La Residencia es como un extenso poema cargado de historia, razas que se funden y un humor mordaz que ataca el corazón mismo de la dictadura y la desangra sin piedad.
La historia nos lleva hasta el corazón de una idílica y antigua casa de estudiantes cuya vida interior es un reflejo de lo que ocurre en el exterior, mientras Venezuela se hunde en una tortura sin sentido, en la barbarie y el mercurio.
Es, además, una alegoría de una Venezuela que se construye y destruye a sí misma a través de los siglos. Es el anhelo melancólico de los que partieron y del dios Moloch que, vestido de rojo cual chavista consagrado, exige su sacrificio. Basta tan sólo afinar el oído para seguir escuchando el grito desesperado de la vieja Elena, el regocijo de Alfonso Alí, el chirriar de las navajas que abren la piel, los planes perdidos de los jóvenes residentes o los poemas de la comadre Sandra.

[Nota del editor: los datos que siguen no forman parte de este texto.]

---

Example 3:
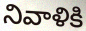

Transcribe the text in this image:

నివాళికి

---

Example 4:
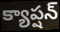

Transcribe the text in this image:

క్యాప్షన్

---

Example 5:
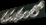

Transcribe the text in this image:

చషకంలో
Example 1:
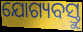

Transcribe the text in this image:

ଯୋଗ୍ୟବସ୍ତୁ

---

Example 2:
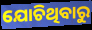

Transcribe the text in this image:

ଯୋଚିଥିବାରୁ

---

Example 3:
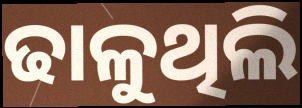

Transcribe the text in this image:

Es también, si se quiere, un canto novelesco a la lucha por sobrevivir en un país cruel y dictatorial que poco a poco se transforma en un recuerdo borroso y doloroso, si se mira desde la distancia, o en un monstruo sin forma, rostro, principio o final, cuando se le detalla frente a frente. Es la historia de un descomunal fracaso.